----- Exercise data -----

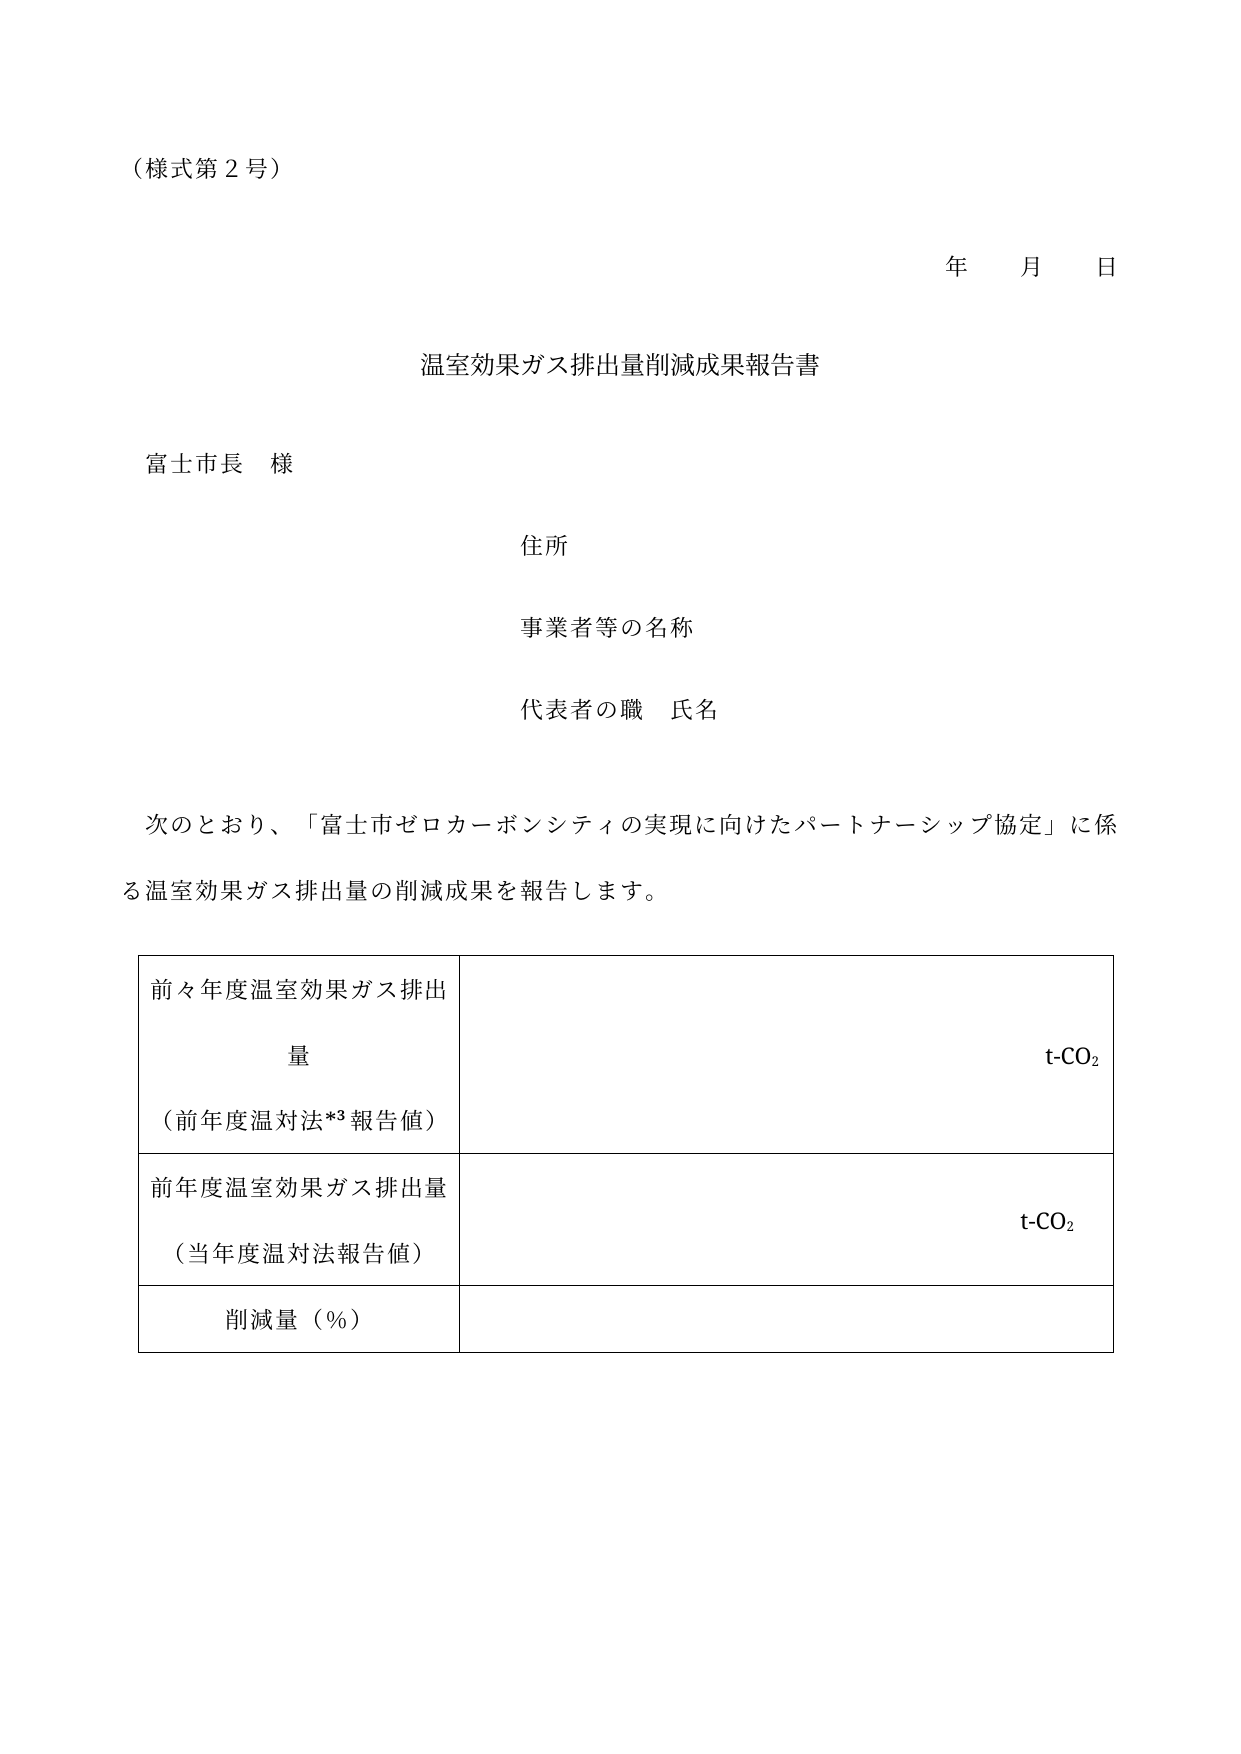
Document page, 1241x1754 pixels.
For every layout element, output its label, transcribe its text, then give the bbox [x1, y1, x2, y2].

text 富士市長 様 [120, 429, 1120, 495]
text （様式第２号） [120, 134, 1120, 200]
text 代表者の職 氏名 [504, 676, 1120, 741]
text 次のとおり、「富士市ゼロカーボンシティの実現に向けたパートナーシップ協定」に係る温室効果ガス排出量の削減成果を報告します。 [120, 791, 1120, 922]
text 温室効果ガス排出量削減成果報告書 [120, 331, 1120, 397]
table_cell [460, 1286, 1113, 1352]
text 事業者等の名称 [504, 594, 1120, 659]
table_cell 削減量（％） [139, 1286, 459, 1352]
table_cell 前年度温室効果ガス排出量 （当年度温対法報告値） [139, 1154, 459, 1285]
text 住所 [504, 512, 1120, 577]
table_header t-CO2 [460, 956, 1113, 1153]
table_header 前々年度温室効果ガス排出量 （前年度温対法*³報告値） [139, 956, 459, 1153]
table_cell t-CO2 [460, 1154, 1113, 1285]
text 年 月 日 [120, 233, 1120, 298]
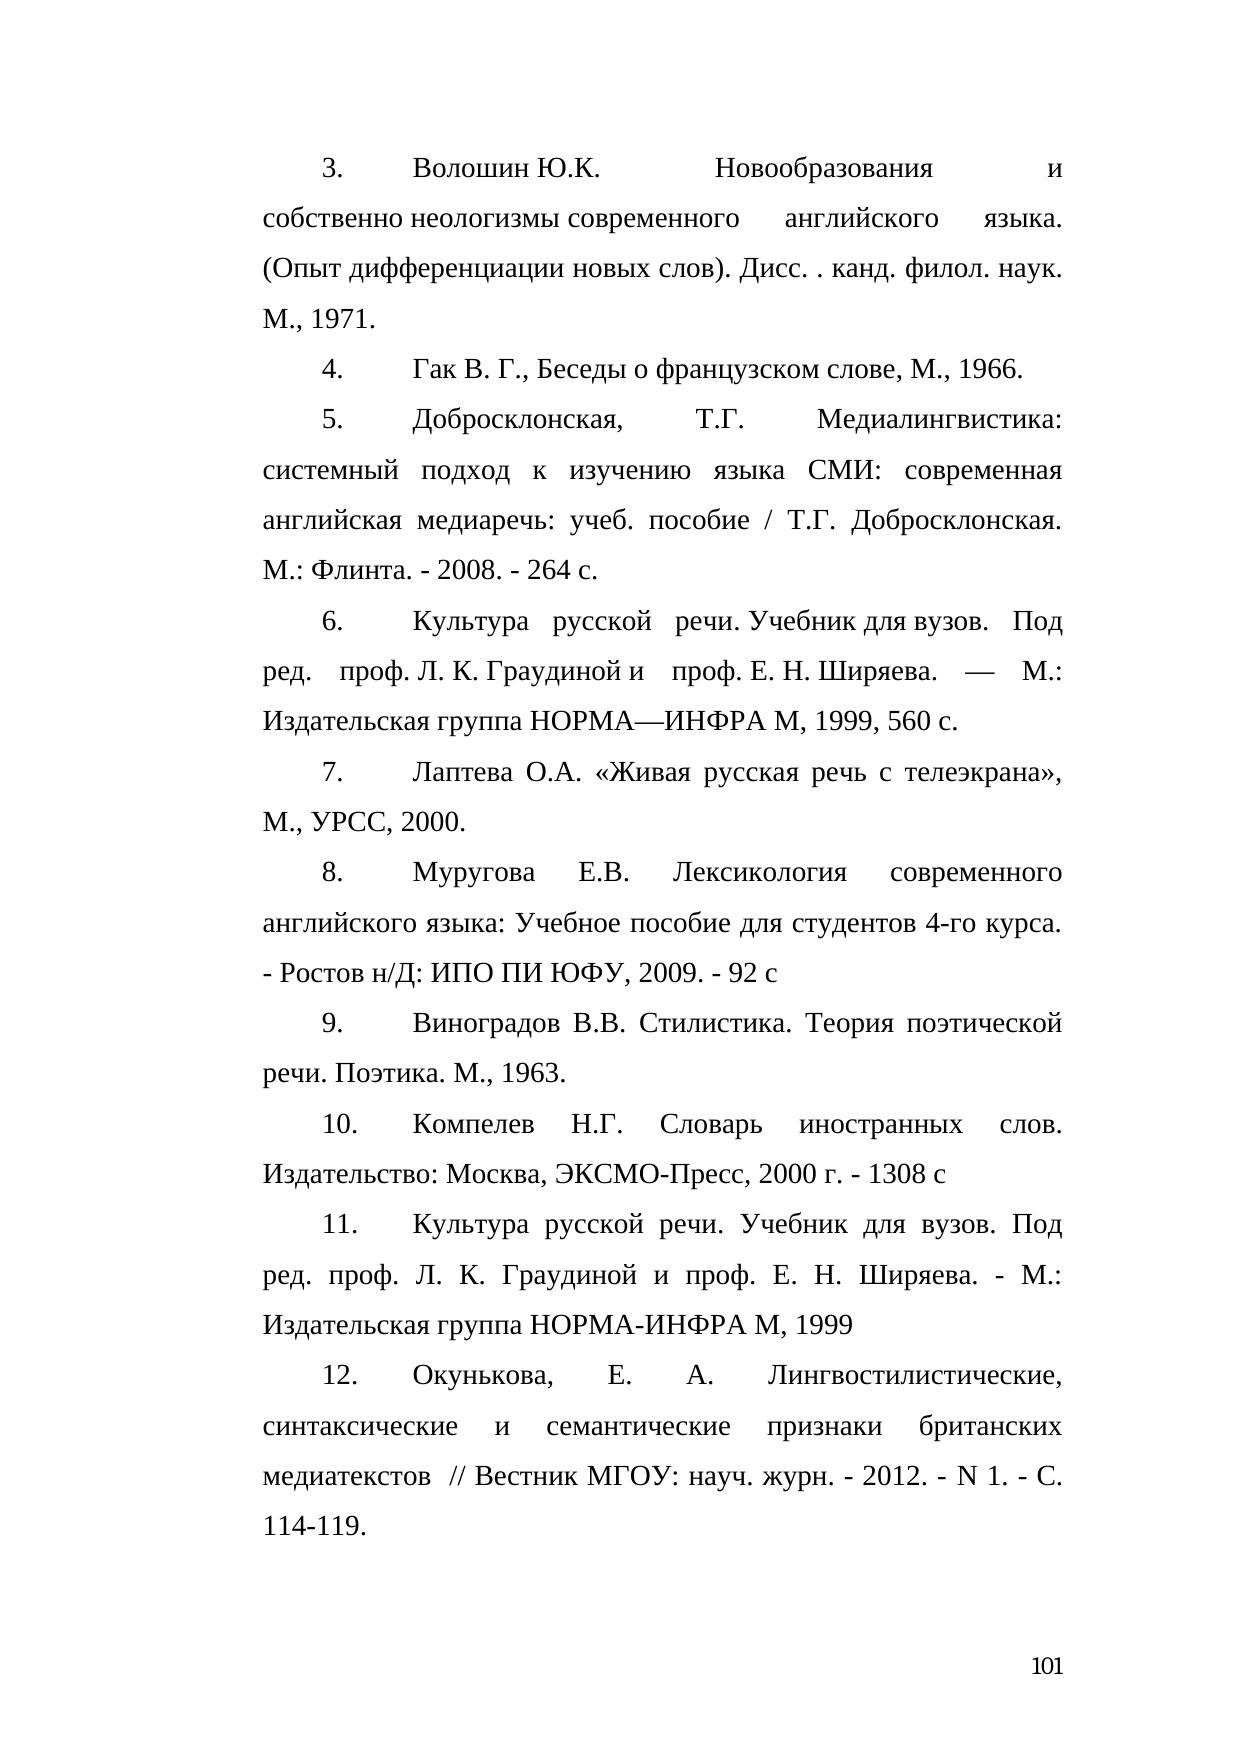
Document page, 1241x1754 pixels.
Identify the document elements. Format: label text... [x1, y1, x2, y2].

list Муругова Е.В. Лексикология современного английского языка: Учебное пособие для студентов 4-го курса. - Ростов н/Д: ИПО ПИ ЮФУ, 2009. - 92 с [262, 854, 1063, 988]
list Компелев Н.Г. Словарь иностранных слов. Издательство: Москва, ЭКСМО-Пресс, 2000 г. - 1308 с [262, 1106, 1063, 1190]
list Культура русской речи. Учебник для вузов. Под ред. проф. Л. К. Граудиной и проф. Е. Н. Ширяева. - М.: Издательская группа НОРМА-ИНФРА М, 1999 [262, 1207, 1063, 1341]
list Гак В. Г., Беседы о французском слове, М., 1966. [262, 351, 1063, 385]
list Добросклонская, Т.Г. Медиалингвистика: системный подход к изучению языка СМИ: современная английская медиаречь: учеб. пособие / Т.Г. Добросклонская. М.: Флинта. - 2008. - 264 с. [262, 402, 1063, 586]
list Лаптева О.А. «Живая русская речь с телеэкрана», М., УРСС, 2000. [262, 754, 1063, 838]
list Виноградов В.В. Стилистика. Теория поэтической речи. Поэтика. М., 1963. [262, 1005, 1063, 1089]
list Окунькова, Е. А. Лингвостилистические, синтаксические и семантические признаки британских медиатекстов // Вестник МГОУ: науч. журн. - 2012. - N 1. - С. 114-119. [262, 1357, 1063, 1542]
list Волошин Ю.К. Новообразования и собственно неологизмы современного английского языка. (Опыт дифференциации новых слов). Дисс. . канд. филол. наук. М., 1971. [262, 150, 1063, 334]
list Культура русской речи. Учебник для вузов. Под ред. проф. Л. К. Граудиной и проф. Е. Н. Ширяева. — М.: Издательская группа НОРМА—ИНФРА М, 1999, 560 с. [262, 603, 1063, 737]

-----

Where a picture appears, skip it; repeat everything else in the data exactly.

(Answer to the exercise):
Document page, 1241x1754 pixels.
For every layout element, output its label, transcribe its text, then give the bbox [x1, y1, x2, y2].

text 富士市長 様 [120, 429, 1120, 495]
text （様式第２号） [120, 134, 1120, 200]
text 代表者の職 氏名 [504, 676, 1120, 741]
text 次のとおり、「富士市ゼロカーボンシティの実現に向けたパートナーシップ協定」に係る温室効果ガス排出量の削減成果を報告します。 [120, 791, 1120, 922]
text 温室効果ガス排出量削減成果報告書 [120, 331, 1120, 397]
table_cell [460, 1286, 1113, 1352]
text 事業者等の名称 [504, 594, 1120, 659]
table_cell 削減量（％） [139, 1286, 459, 1352]
table_cell 前年度温室効果ガス排出量 （当年度温対法報告値） [139, 1154, 459, 1285]
text 住所 [504, 512, 1120, 577]
table_header t-CO2 [460, 956, 1113, 1153]
table_header 前々年度温室効果ガス排出量 （前年度温対法*³報告値） [139, 956, 459, 1153]
table_cell t-CO2 [460, 1154, 1113, 1285]
text 年 月 日 [120, 233, 1120, 298]
Document page, 1241x1754 pixels.
Identify the document elements. Format: label text... [x1, y1, x2, y2].

list Муругова Е.В. Лексикология современного английского языка: Учебное пособие для студентов 4-го курса. - Ростов н/Д: ИПО ПИ ЮФУ, 2009. - 92 с [262, 854, 1063, 988]
list Компелев Н.Г. Словарь иностранных слов. Издательство: Москва, ЭКСМО-Пресс, 2000 г. - 1308 с [262, 1106, 1063, 1190]
list Культура русской речи. Учебник для вузов. Под ред. проф. Л. К. Граудиной и проф. Е. Н. Ширяева. - М.: Издательская группа НОРМА-ИНФРА М, 1999 [262, 1207, 1063, 1341]
list Гак В. Г., Беседы о французском слове, М., 1966. [262, 351, 1063, 385]
list Добросклонская, Т.Г. Медиалингвистика: системный подход к изучению языка СМИ: современная английская медиаречь: учеб. пособие / Т.Г. Добросклонская. М.: Флинта. - 2008. - 264 с. [262, 402, 1063, 586]
list Лаптева О.А. «Живая русская речь с телеэкрана», М., УРСС, 2000. [262, 754, 1063, 838]
list Виноградов В.В. Стилистика. Теория поэтической речи. Поэтика. М., 1963. [262, 1005, 1063, 1089]
list Окунькова, Е. А. Лингвостилистические, синтаксические и семантические признаки британских медиатекстов // Вестник МГОУ: науч. журн. - 2012. - N 1. - С. 114-119. [262, 1357, 1063, 1542]
list Волошин Ю.К. Новообразования и собственно неологизмы современного английского языка. (Опыт дифференциации новых слов). Дисс. . канд. филол. наук. М., 1971. [262, 150, 1063, 334]
list Культура русской речи. Учебник для вузов. Под ред. проф. Л. К. Граудиной и проф. Е. Н. Ширяева. — М.: Издательская группа НОРМА—ИНФРА М, 1999, 560 с. [262, 603, 1063, 737]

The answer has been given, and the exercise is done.